Foi conhecido o Relatório dos Registos das Interrupções de
Gravidez produzido pela Direcção-Geral da Saúde com dados ainda provisórios de
2018.
Mantém-se a diminuição consistente que se verifica desde
2011 de situações de interrupção voluntária da gravidez até às dez semanas por
opção da mulher. Em 2018, considerando apenas a interrupção de gravidez por
vontade da mulher o decréscimo foi 4% relativamente a 2017.
Portugal é um dos países europeus com menos abortos por cada
mil nascimentos vivos o que sustenta o sucesso da lei sobre
Interrupção Voluntária da Gravidez aprovada na sequência do referendo realizado
há 10 anos.
É ainda de salientar a trajectória também decrescente do número de interrupções
de gravidez abaixo dos 20 anos e na adolescência, o facto de desde 2012 e
até, pelo menos, 2017 não se ter registado nenhuma morte materna por este
motivo, o aumento do uso de dispositivos de contracepção e a maioria das
mulheres que realizaram IVG fizeram-na por uma única vez .

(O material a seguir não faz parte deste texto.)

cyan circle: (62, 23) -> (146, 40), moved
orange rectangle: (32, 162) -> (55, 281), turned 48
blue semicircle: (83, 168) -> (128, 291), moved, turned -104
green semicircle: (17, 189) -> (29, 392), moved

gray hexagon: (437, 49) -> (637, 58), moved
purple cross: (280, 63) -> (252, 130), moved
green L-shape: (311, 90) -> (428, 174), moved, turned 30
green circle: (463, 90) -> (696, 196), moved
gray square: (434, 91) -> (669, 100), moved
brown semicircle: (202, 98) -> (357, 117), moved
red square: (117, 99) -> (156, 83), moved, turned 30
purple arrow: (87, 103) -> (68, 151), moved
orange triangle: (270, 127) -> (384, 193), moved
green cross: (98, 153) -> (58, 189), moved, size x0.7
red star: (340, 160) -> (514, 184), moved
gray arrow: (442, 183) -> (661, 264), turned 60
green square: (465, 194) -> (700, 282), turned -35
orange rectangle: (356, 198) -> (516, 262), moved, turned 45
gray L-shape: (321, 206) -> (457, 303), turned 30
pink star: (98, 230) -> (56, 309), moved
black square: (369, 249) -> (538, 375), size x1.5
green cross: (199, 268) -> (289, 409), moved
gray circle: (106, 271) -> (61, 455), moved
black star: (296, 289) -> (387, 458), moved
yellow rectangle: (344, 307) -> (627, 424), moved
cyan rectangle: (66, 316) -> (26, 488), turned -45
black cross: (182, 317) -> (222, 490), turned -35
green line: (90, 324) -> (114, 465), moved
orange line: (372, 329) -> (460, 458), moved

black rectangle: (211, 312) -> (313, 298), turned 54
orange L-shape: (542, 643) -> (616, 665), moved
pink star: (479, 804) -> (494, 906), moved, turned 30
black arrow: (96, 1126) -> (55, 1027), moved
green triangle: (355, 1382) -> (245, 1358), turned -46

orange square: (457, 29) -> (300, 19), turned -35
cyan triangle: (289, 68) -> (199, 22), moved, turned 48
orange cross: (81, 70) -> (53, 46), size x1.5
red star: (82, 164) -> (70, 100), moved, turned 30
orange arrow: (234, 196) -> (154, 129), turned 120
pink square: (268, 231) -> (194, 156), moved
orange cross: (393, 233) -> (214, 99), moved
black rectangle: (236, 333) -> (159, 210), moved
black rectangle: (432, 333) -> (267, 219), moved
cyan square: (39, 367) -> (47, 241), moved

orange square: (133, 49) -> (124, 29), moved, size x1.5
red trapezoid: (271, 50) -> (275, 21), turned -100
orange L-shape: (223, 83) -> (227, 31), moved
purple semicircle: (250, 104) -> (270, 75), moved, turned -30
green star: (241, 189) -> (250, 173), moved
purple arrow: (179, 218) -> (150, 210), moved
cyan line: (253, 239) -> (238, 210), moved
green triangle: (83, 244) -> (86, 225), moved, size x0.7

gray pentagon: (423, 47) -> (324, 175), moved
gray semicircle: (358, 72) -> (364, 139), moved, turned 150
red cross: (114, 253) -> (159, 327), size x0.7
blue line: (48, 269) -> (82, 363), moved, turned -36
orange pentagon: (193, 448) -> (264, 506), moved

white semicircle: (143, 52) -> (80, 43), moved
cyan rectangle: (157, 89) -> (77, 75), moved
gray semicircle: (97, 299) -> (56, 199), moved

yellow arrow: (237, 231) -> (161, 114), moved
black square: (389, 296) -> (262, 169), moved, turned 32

Este cenário não confirmou as teses catastrofistas que
antecipavam o exponencial crescimento de situações. De facto, com a aprovação
da lei resultante do referendo de 2007 lei não se abriu a anunciada “Caixa de
Pandora”, não subiram os casos de IVG, antes pelo contrário, desceram e
baixaram significativamente os problemas decorrentes deste processo existentes
com a situação anterior, designadamente as graves ou fatais complicações de saúde.
Apesar da forma enviesada como se fez boa parte da discussão,
pois, tal como se passa actualmente com a eutanásia, a questão não deve ser
sobre quem é contra ou favor do aborto (ou da eutanásia). Os termos da discussão deveriam sempre ser
colocados na posição contra ou a favor da descriminalização da mulher que
procede à IVG nas condições reguladas e definidas legalmente.
Considerando valores individuais posso recorrer, ou não, a
este processo. No entanto, creio que não devo impedir que alguém, insisto,
dentro das condições definidas e com a maior regulação o possa escolher. Isto
não tem nada a ver com “ser contra ou a favor do aborto”.
Apesar do percurso positivo, do meu ponto de vista, importa
não esquecer que muitas das situações que levam à interrupção voluntária da
gravidez, situação que, creio, ninguém deseja, decorrem de gravidezes
indesejadas, mães adolescentes, por exemplo, felizmente em abaixamento, ou de
questões que se prendem com as condições de vida que dificultam projectos de
maternidade.
Assim sendo, mais do que a insistência em teses assentes em
juízos morais, legítimos, mas, frequentemente, inconsequentes que se continuam
a ouvir e estão presentes em opções partidárias actuais, parece desejável que
se considerem duas vias de análise e desenvolvimento de políticas nesta
matéria, a maternidade e a família.
Em primeiro lugar sublinhar a importância da informação e
acção educativa preventiva de gravidezes indesejadas, sobretudo entre as
mulheres muito novas. Sobre esta questão veja-se a polémica de há algum tempo a
propósito do Referencial da Educação para a Saúde a utilizar nas escolas com a
retoma de discursos e argumentação absolutamente deploráveis ainda que possam
ser legítimos os pontos de vista que defendem.
Por outro lado, é imprescindível considerar a posição da
mulher e as dificuldades das famílias nas nossas comunidades. Os salários
baixos são uma das razões que “obrigam” a que as famílias revejam em baixa os
projectos relativos a filhos. Portugal tem um dos mais elevados custos de
equipamentos e serviços para crianças o que, naturalmente, é igualmente um
obstáculo para projectos de vida que envolvam filhos e que, por vezes estão
dramaticamente na base do recurso à interrupção voluntária da gravidez.
Não pode ainda esquecer-se a discriminação salarial de que
muitas mulheres, sobretudo em áreas de menor qualificação, são ainda alvo e a
forma como a legislação laboral e a sua “flexibilização” as deixam mais
desprotegidas. São conhecidas muitas histórias sobre casos de entrevistas de
selecção em que se inquirirem as mulheres sobre a intenção de ter filhos, sobre
casos de implicações laborais negativas por gravidez e maternidade, sobre
situações em que as mulheres são pressionadas para não usarem a licença de
maternidade até ao limite, etc. Como é óbvio este cenário não será alheio a
muitas decisões de interromper uma gravidez.
Tudo isto torna necessária e urgente a definição de
verdadeiras políticas de apoio à família e à maternidade o que seguramente
contribuiria para continuar a baixar o recurso a uma situação, que, insisto, a
esmagadora maioria das mulheres que a ela recorrem não desejam, mas a isso, por
várias razões, se sentem "obrigadas".